=== Begin Enclosure ===
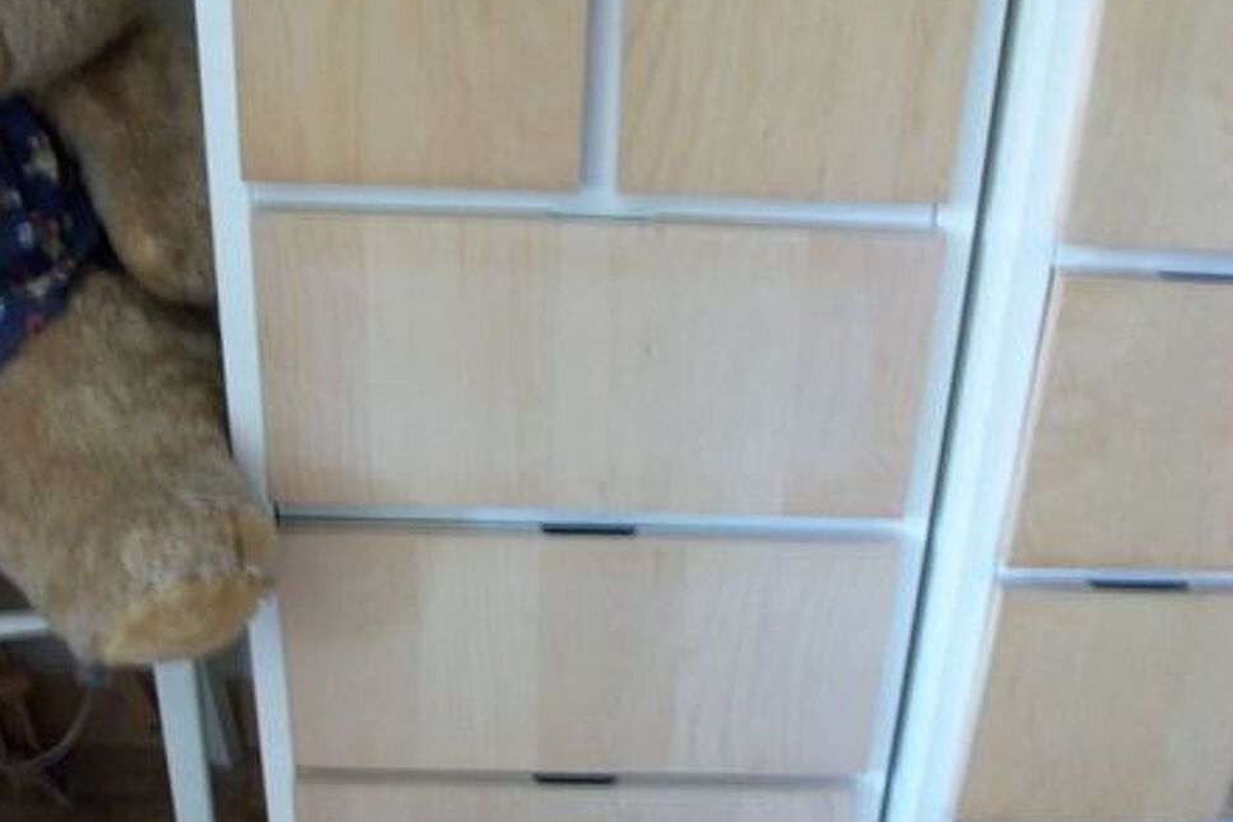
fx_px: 1507
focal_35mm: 44
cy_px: 484
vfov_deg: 30.4
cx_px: 613
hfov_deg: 44.5
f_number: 2.9
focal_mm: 5.7
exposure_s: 1/8.51
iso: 320
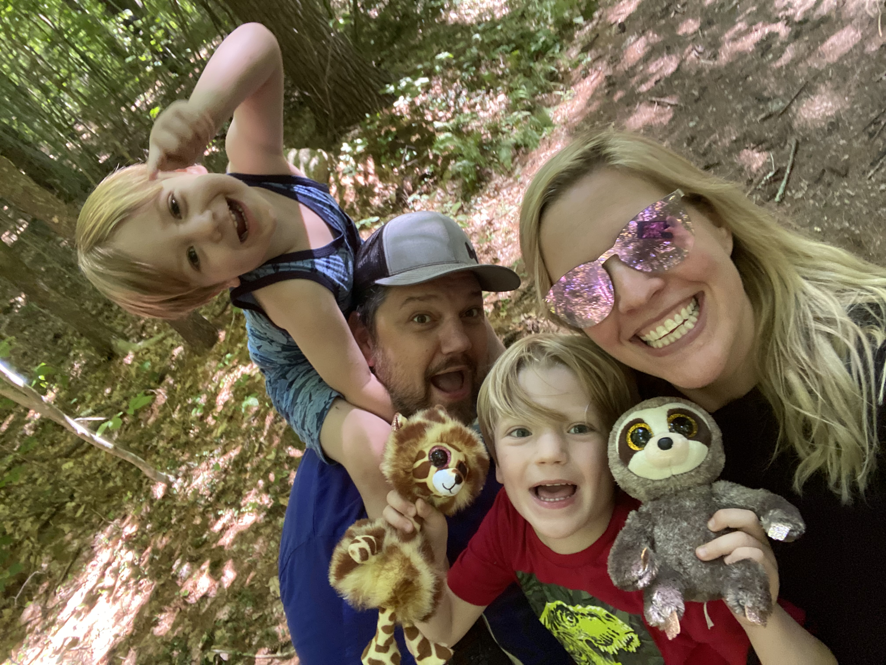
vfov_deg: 58.9
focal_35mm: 23
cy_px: 332
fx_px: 589
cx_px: 443
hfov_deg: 73.9
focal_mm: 2.71
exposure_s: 1/60
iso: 320
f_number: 2.2
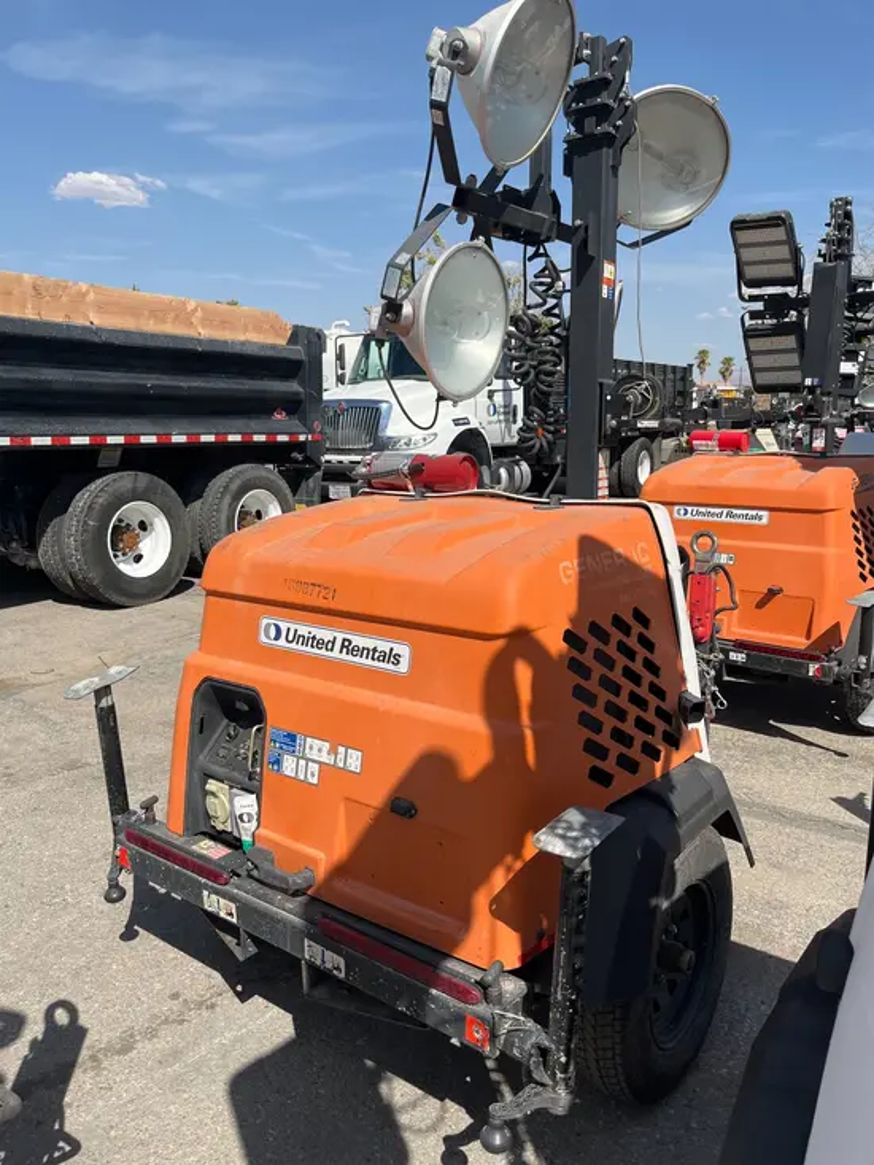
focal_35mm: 26
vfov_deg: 67.3
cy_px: 582
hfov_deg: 53.1
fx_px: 875
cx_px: 437
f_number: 1.6
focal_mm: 5.1
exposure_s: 1/3745
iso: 50
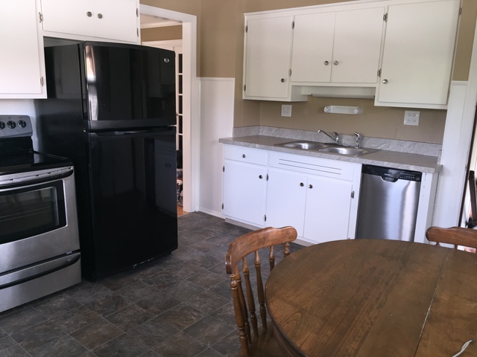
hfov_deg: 61.7
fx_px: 400
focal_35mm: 29
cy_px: 178
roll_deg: -1.4
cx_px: 238
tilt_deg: -12.7
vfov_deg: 48.2
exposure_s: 1/30
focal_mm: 4.15
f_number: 2.2
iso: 50
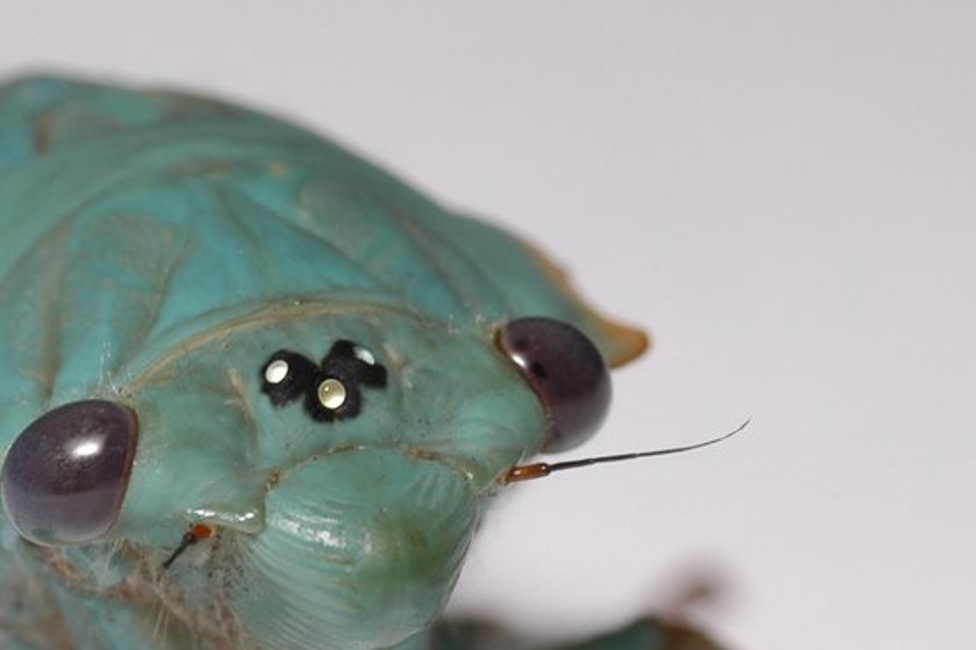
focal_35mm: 383
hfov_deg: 5.4
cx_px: 119
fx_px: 10383
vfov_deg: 3.6
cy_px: 711
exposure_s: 1/40
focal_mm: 105
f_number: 11
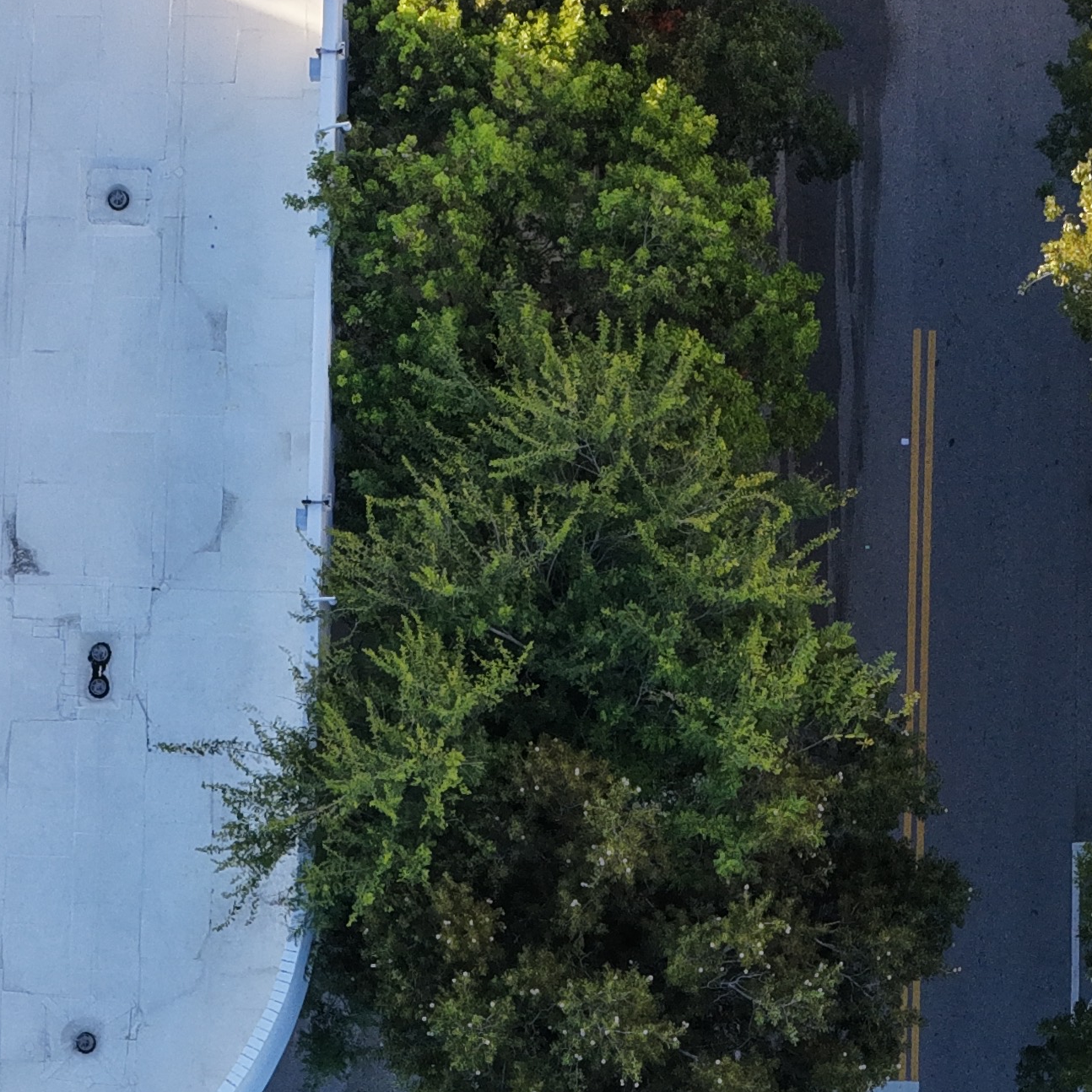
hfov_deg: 15.4
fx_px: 4033
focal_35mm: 113
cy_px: 1640
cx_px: 722
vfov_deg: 14.4
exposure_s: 1/1000
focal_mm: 14.45
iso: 400
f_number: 2.8
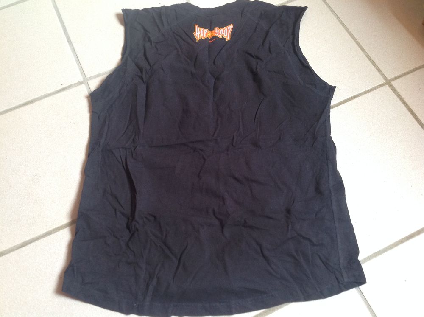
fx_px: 428
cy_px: 158
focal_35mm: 35
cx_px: 212
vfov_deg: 40.6
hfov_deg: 52.7
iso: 125
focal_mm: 4.28
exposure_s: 1/15
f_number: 2.4
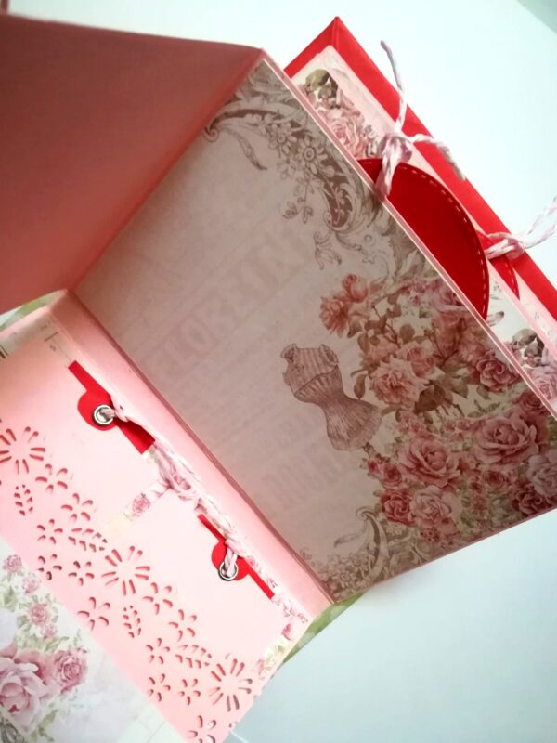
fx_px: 558
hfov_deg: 53.1
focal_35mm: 26
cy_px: 372
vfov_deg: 67.3
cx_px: 278
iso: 500
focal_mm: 3.83
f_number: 2.2
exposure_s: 1/20
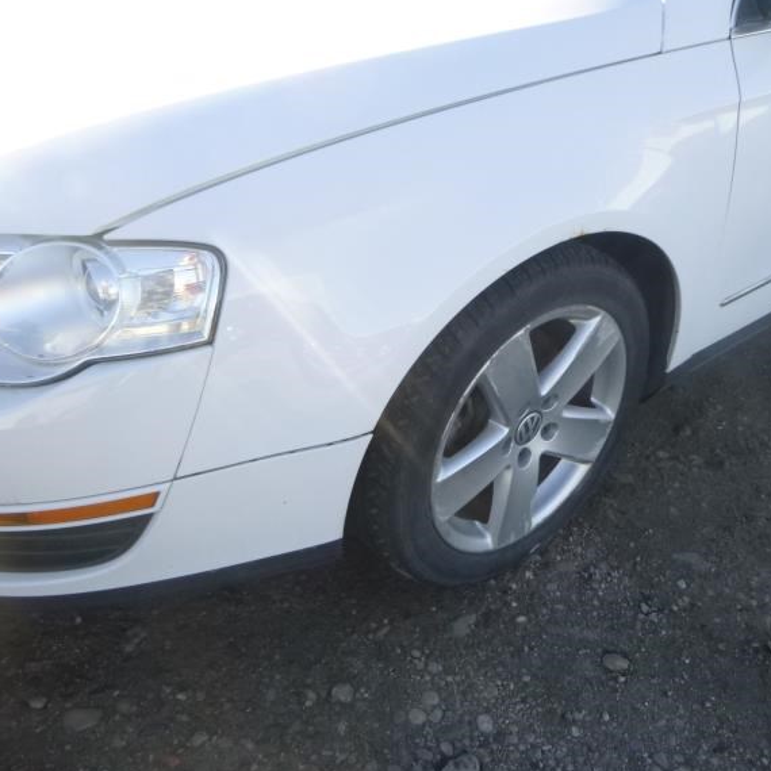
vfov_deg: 52.5
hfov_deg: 51.8
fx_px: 781
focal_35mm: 31
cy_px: 371
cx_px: 498
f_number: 3.9
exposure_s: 1/200
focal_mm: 4.5
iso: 200
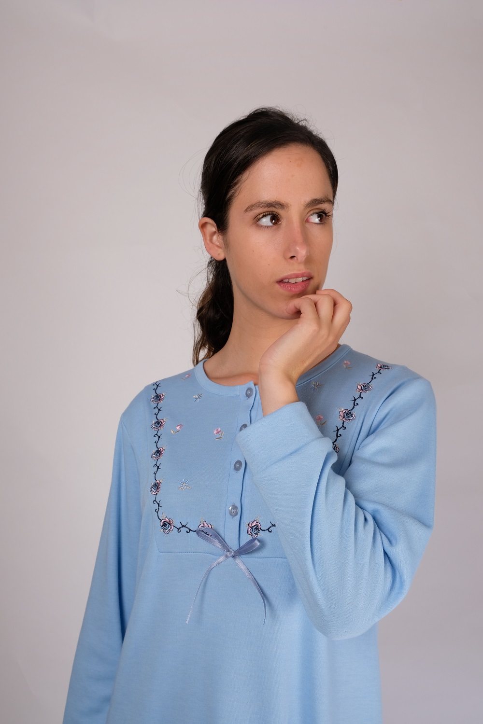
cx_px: 242
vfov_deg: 54.4
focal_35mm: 35
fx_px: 704
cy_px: 362
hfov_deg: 37.9
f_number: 8
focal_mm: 23.3
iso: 200
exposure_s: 1/125
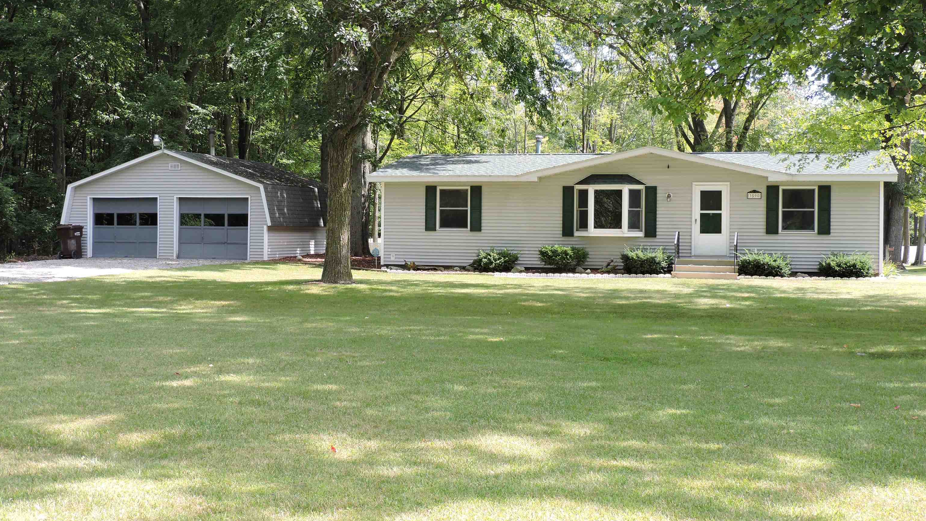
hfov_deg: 43.7
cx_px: 463
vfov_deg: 25.4
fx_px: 1154
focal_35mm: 47
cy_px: 250
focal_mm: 7.7
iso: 100
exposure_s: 1/125
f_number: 3.4
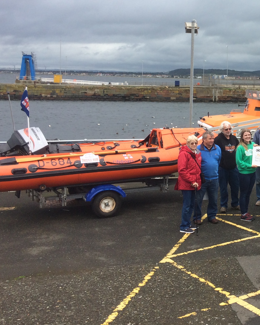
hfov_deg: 26.0
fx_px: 519
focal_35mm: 54
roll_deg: +0.1
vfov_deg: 34.5
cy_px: 111
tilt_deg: -3.6
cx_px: 285
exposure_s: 1/805
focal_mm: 4.15
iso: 32
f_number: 2.2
=== End Enclosure ===
#### Work required
Repeat the records above exactly, from the first line through the line that contains "vfov_deg: 52.5", and leave out the pictures.

#### Written reply
fx_px: 1507
focal_35mm: 44
cy_px: 484
vfov_deg: 30.4
cx_px: 613
hfov_deg: 44.5
f_number: 2.9
focal_mm: 5.7
exposure_s: 1/8.51
iso: 320
vfov_deg: 58.9
focal_35mm: 23
cy_px: 332
fx_px: 589
cx_px: 443
hfov_deg: 73.9
focal_mm: 2.71
exposure_s: 1/60
iso: 320
f_number: 2.2
focal_35mm: 26
vfov_deg: 67.3
cy_px: 582
hfov_deg: 53.1
fx_px: 875
cx_px: 437
f_number: 1.6
focal_mm: 5.1
exposure_s: 1/3745
iso: 50
hfov_deg: 61.7
fx_px: 400
focal_35mm: 29
cy_px: 178
roll_deg: -1.4
cx_px: 238
tilt_deg: -12.7
vfov_deg: 48.2
exposure_s: 1/30
focal_mm: 4.15
f_number: 2.2
iso: 50
focal_35mm: 383
hfov_deg: 5.4
cx_px: 119
fx_px: 10383
vfov_deg: 3.6
cy_px: 711
exposure_s: 1/40
focal_mm: 105
f_number: 11
hfov_deg: 15.4
fx_px: 4033
focal_35mm: 113
cy_px: 1640
cx_px: 722
vfov_deg: 14.4
exposure_s: 1/1000
focal_mm: 14.45
iso: 400
f_number: 2.8
fx_px: 428
cy_px: 158
focal_35mm: 35
cx_px: 212
vfov_deg: 40.6
hfov_deg: 52.7
iso: 125
focal_mm: 4.28
exposure_s: 1/15
f_number: 2.4
fx_px: 558
hfov_deg: 53.1
focal_35mm: 26
cy_px: 372
vfov_deg: 67.3
cx_px: 278
iso: 500
focal_mm: 3.83
f_number: 2.2
exposure_s: 1/20
vfov_deg: 52.5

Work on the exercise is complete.